Short history of sunglasses

The first sun shades

It is believed that judges in China used the earliest form of sunglasses in the 14th century to hide their facial expressions from those present in court when evaluating evidence. Their intention was to keep the verdict in secrecy until the end of the trial. The lenses for these glasses were made of quartz with a smoky appearance; neither did they protect vision, nor could they minimize the reflected sun’s glare outdoors.

Sunglasses for vision improvement

In 1430, the Italians developed lenses that were capable of correcting vision. These lenses were introduced in China and darkened, though they remained restricted to the court room as they still could not be of use elsewhere. In the middle of the 18th century, James Ayscough experimented with differently colored lenses on sunglasses; tinted blue-green in particular. These offered better correction of vision defects for the wearer. However, they were still ineffective as protection from the sun’s glare and other bright lights, which could also damage the eyes.

Sunglasses offering this much-needed protection from the harsh and harmful sunlight were invented in the 20th century. These yellow and brown tinted sunglasses quickly became popular during a mass syphilis attack in Europe, which caused vision sensitivity to light.

Popularity of Sunglasses

In 1929, Sam Foster targeted the sale of his sunglasses at the boardwalks of popular beaches. These were strategically placed to overlook the beach and were filled with joggers and walkers out in the sun, who were potential buyers in need. Foster established the Foster Grant Company and sold his first pair of sunglasses in Atlantic City in New Jersey.

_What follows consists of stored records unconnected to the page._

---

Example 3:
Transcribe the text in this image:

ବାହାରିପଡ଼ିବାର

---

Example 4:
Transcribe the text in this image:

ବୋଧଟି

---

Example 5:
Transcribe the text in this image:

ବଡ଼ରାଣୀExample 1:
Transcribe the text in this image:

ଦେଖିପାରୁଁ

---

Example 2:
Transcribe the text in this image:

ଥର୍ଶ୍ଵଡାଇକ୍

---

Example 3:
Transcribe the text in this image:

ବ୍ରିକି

From here, sunglasses became a top craze in the U.S., which has continued to this day.

Role of Sunglasses in Military

In the 1930s, the Army Air Corps ordered Bausch & Lomb to design specialized sunglasses for their pilots who were suffering from glare and consequent impaired vision at high altitudes. The physicists and opticians at Bausch & Lomb worked together for the solution and came up with lenses tinted a dark-green to absorb wavelengths in the yellow band of the light spectrum. These sunglasses were highly beneficial to the pilots and the tinted lens got nicknamed the G15 lens.

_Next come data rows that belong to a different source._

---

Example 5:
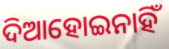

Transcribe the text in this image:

ଦିଆହୋଇନାହିଁ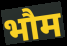
भौमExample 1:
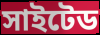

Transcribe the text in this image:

সাইটেড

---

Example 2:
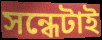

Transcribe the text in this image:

সন্ধেটাই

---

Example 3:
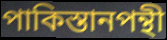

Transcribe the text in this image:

পাকিস্তানপন্থী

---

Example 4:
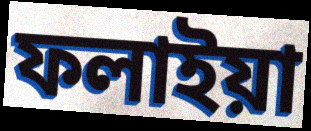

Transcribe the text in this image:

ফলাইয়া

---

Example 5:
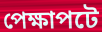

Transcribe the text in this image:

পেক্ষাপটেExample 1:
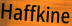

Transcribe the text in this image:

Haffkine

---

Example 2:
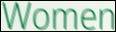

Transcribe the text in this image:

Women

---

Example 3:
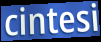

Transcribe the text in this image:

cintesi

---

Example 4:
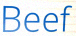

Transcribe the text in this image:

Beef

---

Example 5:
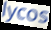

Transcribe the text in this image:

lycos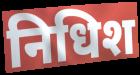
निधिश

Still in the 1930s, Edwin H. Land the founder of the Polaroid Company, created lenses with a polarized filter, which could block the horizontally-oriented light rays reflected from a smooth surface, or ‘glare’, such as from calm water, a flat road or snow. In 1936, Ray Ban added these polarized lenses to their sunglasses and a large aviator-style frame was designed. This slightly drooping frame was big enough to cover the entire perimeter of the eyes, thereby providing good protection to the pilots as they looked downwards at the instrument panel on the airplane. These newly designed sunglasses were distributed among the Air Corps staff in preparation for World War II. A year later, they were put up on offer to the general public and Ray Ban profited from its surging popularity.

Sunglasses in Fashion

In 1960, Foster Grant revolutionized the sunglasses industry through its advertising campaign that projected an ultra-cool and trendy image of their sunglasses, not only to wear – but also to own and carry around. Sunglasses became an international fashion statement and people without eye prescriptions started using them frequently. In the following decade, branded sunglasses were sported everywhere by celebrities from Hollywood and from the fashion and music worlds, even indoors.

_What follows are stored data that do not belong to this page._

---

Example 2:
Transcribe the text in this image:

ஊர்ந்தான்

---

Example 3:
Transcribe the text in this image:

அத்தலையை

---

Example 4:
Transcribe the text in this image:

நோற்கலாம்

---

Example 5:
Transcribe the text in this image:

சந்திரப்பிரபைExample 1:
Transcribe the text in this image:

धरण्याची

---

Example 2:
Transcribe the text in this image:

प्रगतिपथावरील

As time went by, scientific studies brought the adverse effects of sunlight on the human eye to the public’s attention. Sunglasses were proven as an effective shield against sunlight and the harmful rays of the sun. Towards the end of the 20th century, a ten-fold boom was experienced in the sunglass industry because of their capability to protect the eyes from the UVA and UVB rays of the sun and the effects of glare. The lenses were manufactured from a light-weight yet durable plastic material similar to the one used in eyeglasses, while the frames were designed in all colors, shapes and sizes from a combination of plastic and metal. The color and tint of the lenses was also varied; this wide range increased their popularity as a style statement.

Modern age of sunglasses

Prescription sunglasses are equally fashionable and there is a pair to match each person’s needs, lifestyle and personality. Sunglasses have definitely come a long way since they were used in the days of the ancient Chinese judges. Though they still come in handy to hide the wearer’s emotions, this is more for a mystery appeal rather than secrecy.

Technological advances in the 21st century have taken sunglasses to a new level. In 2004, Oakley developed a line of sunglasses called Thump which had an integrated digital audio player. Another relatively new fad is transition lenses or photo-chromatic lenses, which adapt to changes in light intensity by changing their color; this protects the eyes and allows better vision when exposed to bright lights. Anti-fog coated lenses, shatter-proof lenses and scratch-proof lenses have also been designed. People are getting more conscious of environmental and health hazards, so the future of sunglasses looks bright.